In the geological history of the Netherlands it is shown that within the last 10,000 years the first deposition cannot keep up pace with fast sea level rise, then sea level rise slows down, deposition becomes more important and can keep up pace with land subsidence with the consequences being that the coastal areas become a safer place to live for man.

Looking back at the building of the two Dutch megahydraulic engineering projects of the 20st century it is fair to say that from its start until the early 1970s, hydraulic engineers have determined coastal management and, therefore, the building of the Zuiderzee works and the Delta works. Prior to that the only land reclamation remained a valid objective for the Zuiderzee works, while reducing the risk of flooding and the salt gradient remained valid for both projects. But as the guarantee of providing a food supply as prime objective for land reclamation became less important, while at the same time there was a growing awareness for environmental and ecological issues and preserving nature, these changes also had an impact on the building of both megaengineering projects. For the Zuiderzee project, this change led to the cancellation of draining the Markermeer. Abandoned arable lands were partly changed into nature and recreation areas (Veluwerand Meer). Initially, while not an original objective, the reclaimed polders of the former Zuiderzee provided much space for town building (Almere, Lelystad). Moreover, because of the high quality of the fresh water body of the IJsselmeer, there is no need for further change and hardly anyone questioned the need for all parts of the Zuiderzee works to be implemented.

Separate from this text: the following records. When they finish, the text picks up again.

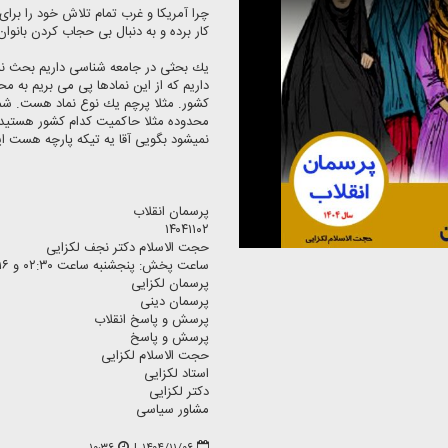
چرا آمریكا و غرب تمام تلاش خود را برای
كار برده و به دنبال بی حجاب كردن بانوان
یك بحثی در جامعه شناسی داریم بحث ن
داریم كه از این نمادها پی می بریم به 
كشور. مثلا پرچم یك نوع نماد هست. شما ا
محدوده مثلا حاكمیت كدام كشور هستید.
نمیشود بگویی آقا یه تیكه پارچه هست 
پرسمان انقلاب
۱۴۰۴۱۱۰۲
حجت الاسلام دكتر نجف لكزایی
ساعت پخش: پنجشنبه ساعت ۰۲:۳۰ و ۱۶
پرسمان لكزایی
پرسمان دینی
پرسش و پاسخ انقلاب
پرسش و پاسخ
حجت الاسلام لكزایی
استاد لكزایی
دكتر لكزایی
مشاور سیاسی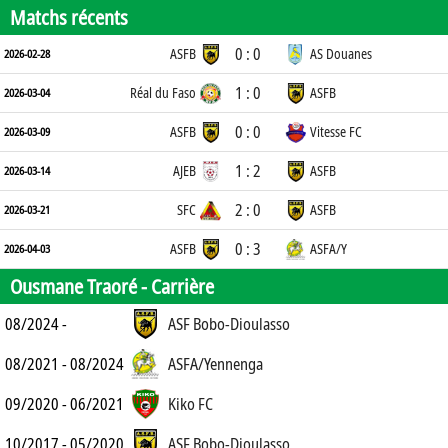
Matchs récents
0 : 0
ASFB
AS Douanes
2026-02-28
1 : 0
Réal du Faso
ASFB
2026-03-04
0 : 0
ASFB
Vitesse FC
2026-03-09
1 : 2
AJEB
ASFB
2026-03-14
2 : 0
SFC
ASFB
2026-03-21
0 : 3
ASFB
ASFA/Y
2026-04-03
Ousmane Traoré -
Carrière
08/2024 -
ASF Bobo-Dioulasso
08/2021 - 08/2024
ASFA/Yennenga
09/2020 - 06/2021
Kiko FC
10/2017 - 05/2020
ASF Bobo-Dioulasso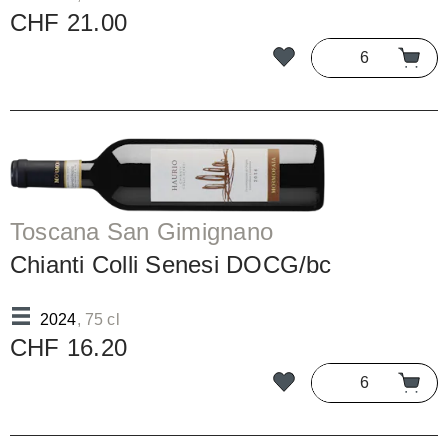
CHF 21.00
Toscana San Gimignano
Chianti Colli Senesi DOCG/bc
2024
, 75 cl
CHF 16.20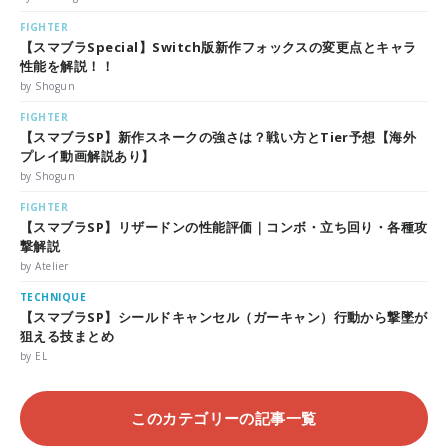
FIGHTER
【スマブラSpecial】Switch版新作フォックスの変更点とキャラ
性能を解説！！
by Shogun
FIGHTER
【スマブラSP】新作スネークの強さは？戦い方とTier予想【海外
プレイ動画解説あり】
by Shogun
FIGHTER
【スマブラSP】リザードンの性能評価｜コンボ・立ち回り・各種攻
撃解説
by Atelier
TECHNIQUE
【スマブラSP】シールドキャンセル（ガーキャン）行動から撃墜が
狙える技まとめ
by EL
このカテゴリーの記事一覧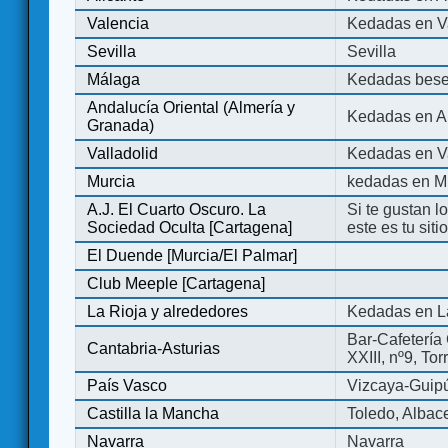
Valencia
Kedadas en V
Sevilla
Sevilla
Málaga
Kedadas bese
Andalucía Oriental (Almería y
Kedadas en An
Granada)
Valladolid
Kedadas en Va
Murcia
kedadas en M
A.J. El Cuarto Oscuro. La
Si te gustan l
Sociedad Oculta [Cartagena]
este es tu sit
El Duende [Murcia/El Palmar]
Club Meeple [Cartagena]
La Rioja y alrededores
Kedadas en L
Bar-Cafetería 
Cantabria-Asturias
XXIII, nº9, To
País Vasco
Vizcaya-Guip
Castilla la Mancha
Toledo, Albac
Navarra
Navarra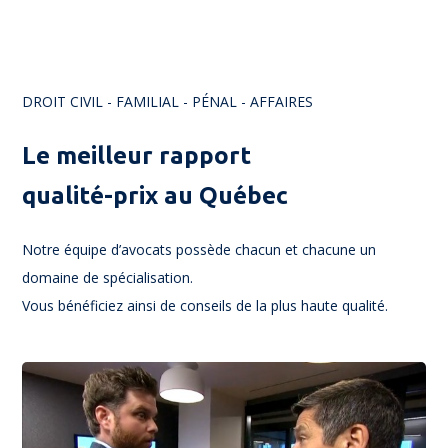
DROIT CIVIL
- FAMILIAL - PÉNAL - AFFAIRES
Le meilleur rapport
qualité-prix au Québec
Notre équipe d’avocats possède chacun et chacune un
domaine de spécialisation.
Vous bénéficiez ainsi de conseils de la plus haute qualité.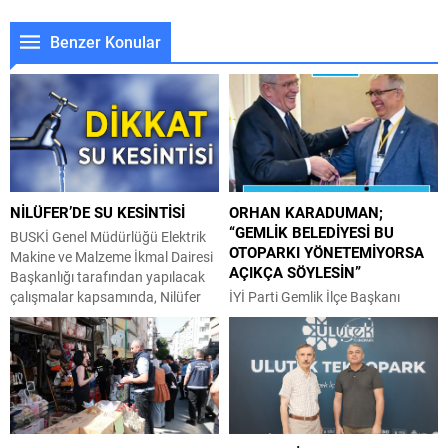
Benzer Konular
NİLÜFER’DE SU KESİNTİSİ
ORHAN KARADUMAN;
“GEMLİK BELEDİYESİ BU
BUSKİ Genel Müdürlüğü Elektrik
OTOPARKI YÖNETEMİYORSA
Makine ve Malzeme İkmal Dairesi
AÇIKÇA SÖYLESİN”
Başkanlığı tarafından yapılacak
çalışmalar kapsamında, Nilüfer
İYİ Parti Gemlik İlçe Başkanı
İlçesi Demirci Mahallesi; Koşuyolu
Orhan Karaduman, Sahil Cami
Caddesi güneyi, Direnç Sokak
önündeki otoparkta yaşanan
kuzeyi, Eylül Sokak batısı
sorunları bir kez daha gündeme
arasında kalan bölge ve civarında
getirdi. Gemlik Kaymakamlığının
05 Ağustos 2026 tarihinde 09:00
sorunu kontrol altına aldığını
– 18:00 saatleri arasında su
açıklamasına rağmen, ilerleme
kesintisi yapılacaktır. BUSKİ Genel
kaydedilmediğini öne süren Orhan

For the Delta works the shift in perception of initial objectives led to the building of a half-open Storm Surge Barrier to allow a reduced tidal impact in order to guarantee the shellfish industry and additional environmental interests. Because guaranteeing safety and reducing salinity were the only initial objectives aimed at, dams and dikes cannot easily be removed to improve water quality. Nor can this objective prevent the continuously changing Easter Scheldt sea bottom from becoming a channel-less horizontal sand dessert in which shellfish will gradually disappear. The environmental issues or the interest of nature seem to be incompatible with those of safety. Therefore the new generation of hydraulic engineers has changed into engineers of nature. However, more space for water and marine life and more appreciation for environmental issues has already led to again an increase in the salt gradient. In spite of the fact that the Delta works have significantly improved the infrastructure and enhanced tourism as well, many question the validity of all of its projects in terms of environmental issues and issues that concern nature.

By living in the coastal low lands of the Netherlands, either in the Delta works area or in the Zuiderzee works area, the Dutch will eventually also have to face expected climate change. A continuous rising sea level and more rainfall will increase the pressure. Are we going to discover the prefect civil or hydraulic engineers that can cope with all these problems at the same time in future? Dutch society has often shown its vigilance, resilience and resourcefulness during the past, so there seems to be hope for the future.